▸ **TO DO**: Write the records out once more, exactly as they appear below.

▸ **Data entries**:
::::::

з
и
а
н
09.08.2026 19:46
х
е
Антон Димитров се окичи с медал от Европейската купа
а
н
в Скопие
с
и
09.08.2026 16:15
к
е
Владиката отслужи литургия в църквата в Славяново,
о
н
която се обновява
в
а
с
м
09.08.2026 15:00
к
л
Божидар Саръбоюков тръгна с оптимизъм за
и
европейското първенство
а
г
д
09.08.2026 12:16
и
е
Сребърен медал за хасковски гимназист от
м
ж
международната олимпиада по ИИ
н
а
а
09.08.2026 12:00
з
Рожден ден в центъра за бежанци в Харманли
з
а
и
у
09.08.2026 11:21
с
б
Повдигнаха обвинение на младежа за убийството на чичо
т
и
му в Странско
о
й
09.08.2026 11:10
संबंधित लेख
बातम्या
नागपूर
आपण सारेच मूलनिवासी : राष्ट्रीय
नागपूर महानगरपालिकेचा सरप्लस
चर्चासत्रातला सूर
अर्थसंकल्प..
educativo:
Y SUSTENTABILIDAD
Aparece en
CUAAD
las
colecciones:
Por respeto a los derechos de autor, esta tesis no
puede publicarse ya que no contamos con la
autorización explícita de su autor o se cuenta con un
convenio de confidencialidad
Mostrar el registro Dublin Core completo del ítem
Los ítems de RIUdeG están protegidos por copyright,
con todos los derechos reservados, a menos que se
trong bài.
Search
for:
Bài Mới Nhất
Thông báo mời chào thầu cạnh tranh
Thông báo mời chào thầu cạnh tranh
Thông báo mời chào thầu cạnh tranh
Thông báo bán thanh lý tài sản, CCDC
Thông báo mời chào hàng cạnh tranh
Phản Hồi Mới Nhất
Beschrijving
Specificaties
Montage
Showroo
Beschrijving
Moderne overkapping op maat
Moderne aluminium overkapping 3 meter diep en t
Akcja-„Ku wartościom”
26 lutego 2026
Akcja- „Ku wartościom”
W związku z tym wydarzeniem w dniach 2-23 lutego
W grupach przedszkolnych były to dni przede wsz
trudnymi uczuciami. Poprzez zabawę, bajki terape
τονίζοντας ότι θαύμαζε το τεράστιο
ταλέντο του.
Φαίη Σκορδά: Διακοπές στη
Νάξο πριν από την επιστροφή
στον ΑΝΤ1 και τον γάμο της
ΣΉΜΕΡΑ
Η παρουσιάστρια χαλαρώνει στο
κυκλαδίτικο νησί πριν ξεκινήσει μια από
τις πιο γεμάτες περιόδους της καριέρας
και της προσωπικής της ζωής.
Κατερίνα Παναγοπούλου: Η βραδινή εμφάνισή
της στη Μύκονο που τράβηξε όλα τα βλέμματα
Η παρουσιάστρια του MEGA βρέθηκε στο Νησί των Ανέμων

::::::

▸ **RESPONSE**:
з
и
а
н
09.08.2026 19:46
х
е
Антон Димитров се окичи с медал от Европейската купа
а
н
в Скопие
с
и
09.08.2026 16:15
к
е
Владиката отслужи литургия в църквата в Славяново,
о
н
която се обновява
в
а
с
м
09.08.2026 15:00
к
л
Божидар Саръбоюков тръгна с оптимизъм за
и
европейското първенство
а
г
д
09.08.2026 12:16
и
е
Сребърен медал за хасковски гимназист от
м
ж
международната олимпиада по ИИ
н
а
а
09.08.2026 12:00
з
Рожден ден в центъра за бежанци в Харманли
з
а
и
у
09.08.2026 11:21
с
б
Повдигнаха обвинение на младежа за убийството на чичо
т
и
му в Странско
о
й
09.08.2026 11:10
संबंधित लेख
बातम्या
नागपूर
आपण सारेच मूलनिवासी : राष्ट्रीय
नागपूर महानगरपालिकेचा सरप्लस
चर्चासत्रातला सूर
अर्थसंकल्प..
educativo:
Y SUSTENTABILIDAD
Aparece en
CUAAD
las
colecciones:
Por respeto a los derechos de autor, esta tesis no
puede publicarse ya que no contamos con la
autorización explícita de su autor o se cuenta con un
convenio de confidencialidad
Mostrar el registro Dublin Core completo del ítem
Los ítems de RIUdeG están protegidos por copyright,
con todos los derechos reservados, a menos que se
trong bài.
Search
for:
Bài Mới Nhất
Thông báo mời chào thầu cạnh tranh
Thông báo mời chào thầu cạnh tranh
Thông báo mời chào thầu cạnh tranh
Thông báo bán thanh lý tài sản, CCDC
Thông báo mời chào hàng cạnh tranh
Phản Hồi Mới Nhất
Beschrijving
Specificaties
Montage
Showroo
Beschrijving
Moderne overkapping op maat
Moderne aluminium overkapping 3 meter diep en t
Akcja-„Ku wartościom”
26 lutego 2026
Akcja- „Ku wartościom”
W związku z tym wydarzeniem w dniach 2-23 lutego
W grupach przedszkolnych były to dni przede wsz
trudnymi uczuciami. Poprzez zabawę, bajki terape
τονίζοντας ότι θαύμαζε το τεράστιο
ταλέντο του.
Φαίη Σκορδά: Διακοπές στη
Νάξο πριν από την επιστροφή
στον ΑΝΤ1 και τον γάμο της
ΣΉΜΕΡΑ
Η παρουσιάστρια χαλαρώνει στο
κυκλαδίτικο νησί πριν ξεκινήσει μια από
τις πιο γεμάτες περιόδους της καριέρας
και της προσωπικής της ζωής.
Κατερίνα Παναγοπούλου: Η βραδινή εμφάνισή
της στη Μύκονο που τράβηξε όλα τα βλέμματα
Η παρουσιάστρια του MEGA βρέθηκε στο Νησί των Ανέμων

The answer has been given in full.